## TASK STATEMENT
The answer must be every line from the entries below that includes "available".

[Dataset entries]
-=-=-=-=-

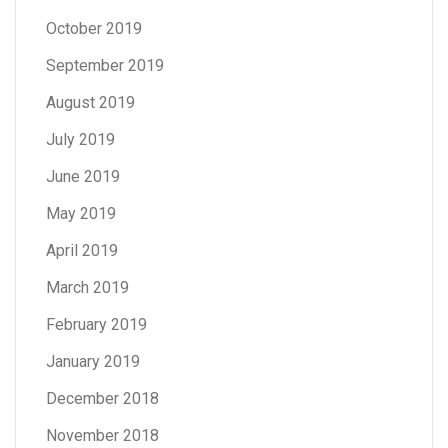
October 2019
September 2019
August 2019
July 2019
June 2019
May 2019
April 2019
March 2019
February 2019
January 2019
December 2018
November 2018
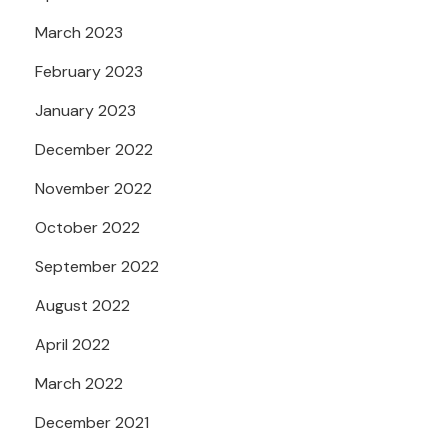
March 2023
February 2023
January 2023
December 2022
November 2022
October 2022
September 2022
August 2022
April 2022
March 2022
December 2021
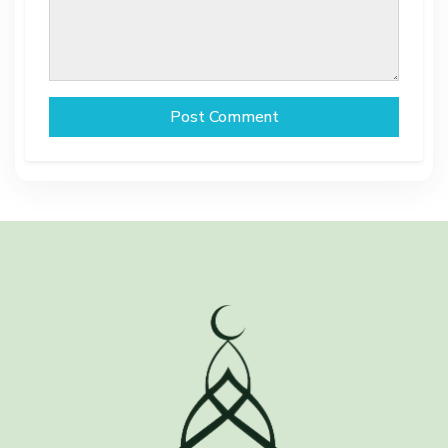
Post Comment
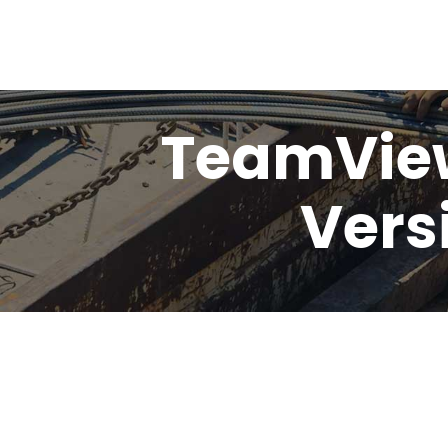
TeamView
Vers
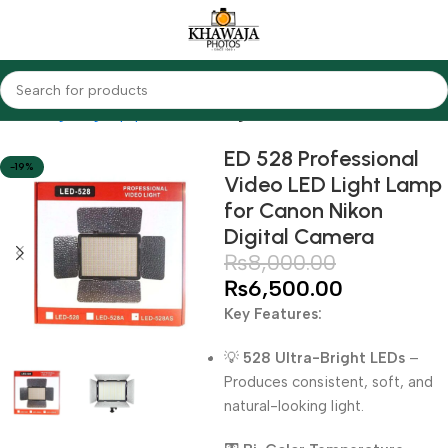
Home
Lighting Equipments
LED Lights
ED 528 Professional
-19%
Video LED Light Lamp
for Canon Nikon
Digital Camera
₨
8,000.00
₨
6,500.00
Key Features:
💡
528 Ultra-Bright LEDs
–
Produces consistent, soft, and
natural-looking light.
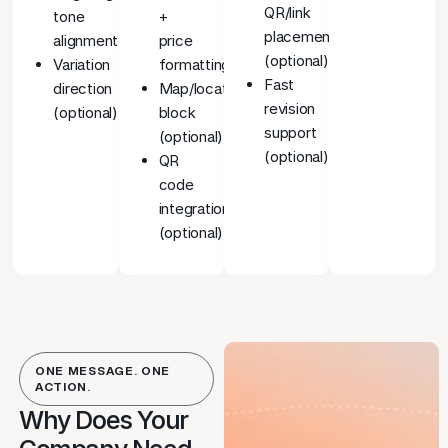
QR/link
tone
+
placement
alignment
price
(optional)
Variation
formatting
Fast
direction
Map/location
revision
(optional)
block
support
(optional)
(optional)
QR
code
integration
(optional)
ONE MESSAGE. ONE
ACTION.
Why Does Your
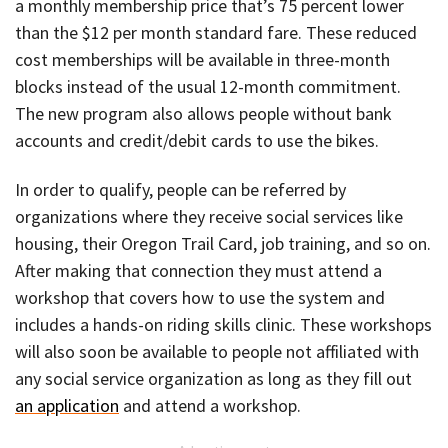
a monthly membership price that’s 75 percent lower
than the $12 per month standard fare. These reduced
cost memberships will be available in three-month
blocks instead of the usual 12-month commitment.
The new program also allows people without bank
accounts and credit/debit cards to use the bikes.
In order to qualify, people can be referred by
organizations where they receive social services like
housing, their Oregon Trail Card, job training, and so on.
After making that connection they must attend a
workshop that covers how to use the system and
includes a hands-on riding skills clinic. These workshops
will also soon be available to people not affiliated with
any social service organization as long as they fill out
an application
and attend a workshop.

-=-=-=-=-

## THE COMPLETED TASK
cost memberships will be available in three-month
will also soon be available to people not affiliated with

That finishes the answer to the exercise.